Re: [xml] Python bindings and Xpath and namespaces

[Nic Ferrier <nferrier tapsellferrier co uk>]

Daniel Veillard <veillard redhat com> writes:

>   you can get the namespace list of an element node directly
> by walking the nsdef list, so it should be possible to rewrite
> the equivalent function in Python.

Ok. I freely admit that I don't get namespaces generally and I get
them even  less in the context (geddit?) of libxml2's xpath. This is
an overlong email (sorry Daniel) that describes my problem
generally. Maybe it will be useful to someone struggling to understand
this stuff in the same way I am.


When I do this python on a RSS/RDF document:

  doc = libxml2.parseMemory(docstr, len(docstr))
  root = doc.getRootElement()
  nsls = root.nsDefs()

I get a single namespace node and I was expecting a list of 7
namesspaces.


Like another poster here I wanted to get a list of the namespace URIs
declared on a document so that I could register them and use xpath
expressions on them.

Eg: I have an RDF/RSS document which begins like so:

  <?xml version="1.0" encoding="ISO-8859-1"?>
  <rdf:RDF
   xmlns:rdf="http://www.w3.org/1999/02/22-rdf-syntax-ns#";
   xmlns="http://purl.org/rss/1.0/";
   xmlns:slash="http://purl.org/rss/1.0/modules/slash/";
   xmlns:taxo="http://purl.org/rss/1.0/modules/taxonomy/";
   xmlns:dc="http://purl.org/dc/elements/1.1/";
   xmlns:syn="http://purl.org/rss/1.0/modules/syndication/";
   xmlns:admin="http://webns.net/mvcb/";
  >

Clearly, the libxml2 parser knows about these declarations. So I was
expecting it to make them available to me. But as I say: the value
returned by my code fragment above is actually just a single
namespace, the namespace of the root node.
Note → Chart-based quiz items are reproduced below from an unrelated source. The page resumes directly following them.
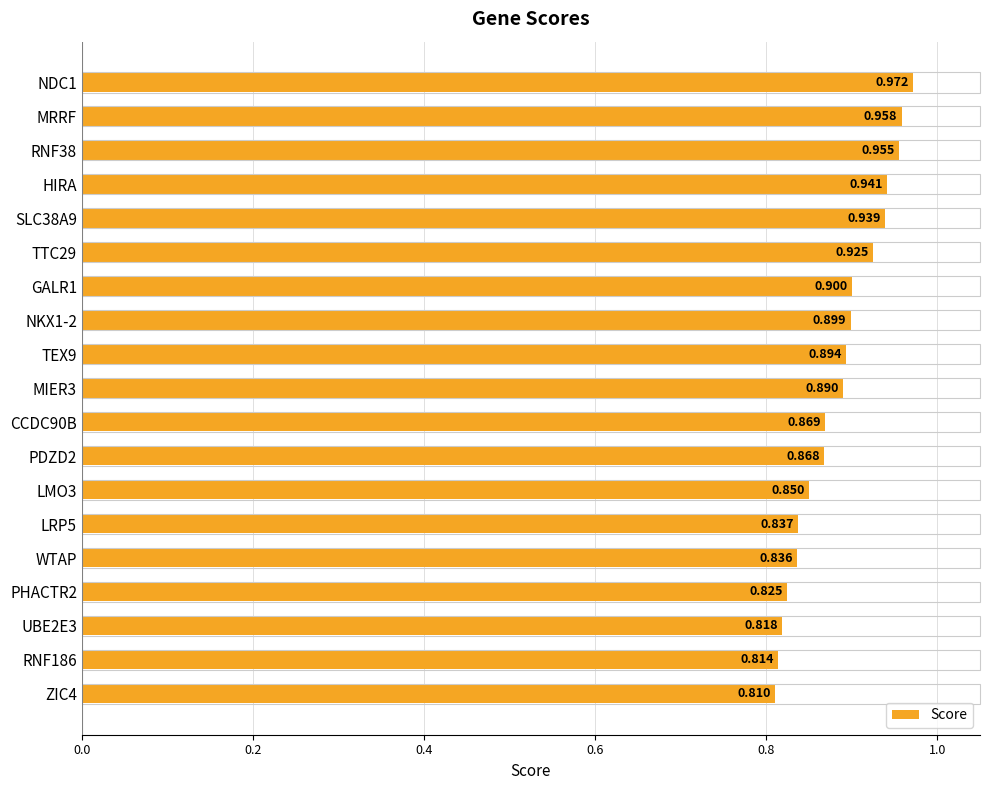

What is the difference between the maximum and second lowest values?

0.2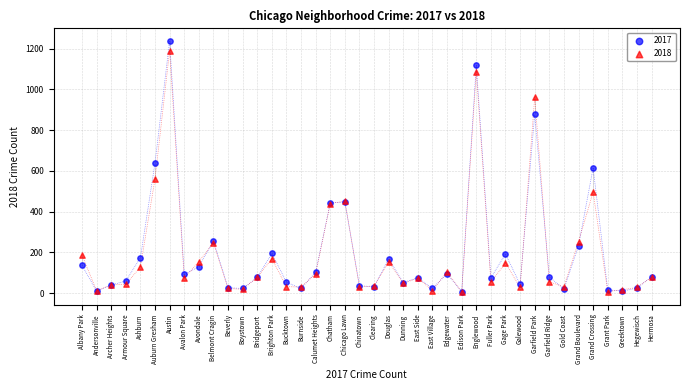

Which series has the widest spread of Y values?

2017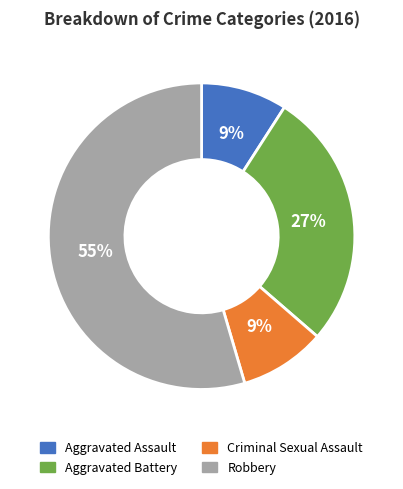

The Robbery slice represents 61% of the pie. True or false?

False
I tried mucking about in xmllint's shell and this is what I found:

  $ xmllint --shell somerss.xml
  / > ls
  --n       27 RDF
  / > dir RDF
  / > cd RDF
  RDF is a 0 Node Set
  / > setns r=http://www.w3.org/1999/02/22-rdf-syntax-ns#
  / > dir r:RDF
  ELEMENT rdf:RDF
    namespace rdf href=http://www.w3.org/1999/02/22-rdf-syntax-...
    default namespace href=http://purl.org/rss/1.0/
    namespace slash href=http://purl.org/rss/1.0/modules/slash/
    namespace taxo href=http://purl.org/rss/1.0/modules/taxonomy...
    namespace dc href=http://purl.org/dc/elements/1.1/
    namespace syn href=http://purl.org/rss/1.0/modules/syndicat...
    namespace admin href=http://webns.net/mvcb/
  / > 

I think that means it's not just xpath but the rest of libxml2 that
needs namespaces to be declared before it makes sense (but maybe 'dir'
is using xpath under the hood).

But I'd be happy if I could replicate the above. The broad scheme is:

- get the root node
- get the namespace of the root node
- get the node again, but qualify it with the namespace

and this results in a node with the full ns declaration list.


So here's my new python code:

     doc = libxml2.parseMemory(docstr, len(docstr))
     root = doc.getRootElement()
     nsls = root.nsDefs()
[1]  print nsls

[2]  print nsls.get_content()

     xpctx = doc.xpathNewContext()
     xpctx.xpathRegisterNs("rdf", nsls.get_content())

     el_lst = xpctx.xpathEval("/rdf:RDF")

[3]  print len(el_lst)

     el = el_lst[0]
[4]  print el_lst.nsDefs().get_content()


And here's the output:

1.   <xmlNs (rdf) object at 0x401dfa6c>
2.   http://www.w3.org/1999/02/22-rdf-syntax-ns
3.   1
4.   http://www.w3.org/1999/02/22-rdf-syntax-ns

So... the value of nsDefs() on the qualified root node is still a
single object and not a list and it's still only the namespace of the
root noot.

So... I'm confused.

How can I dynamically obtain the namespace declarations of a document
from python? Or can't I?


Nic Ferrier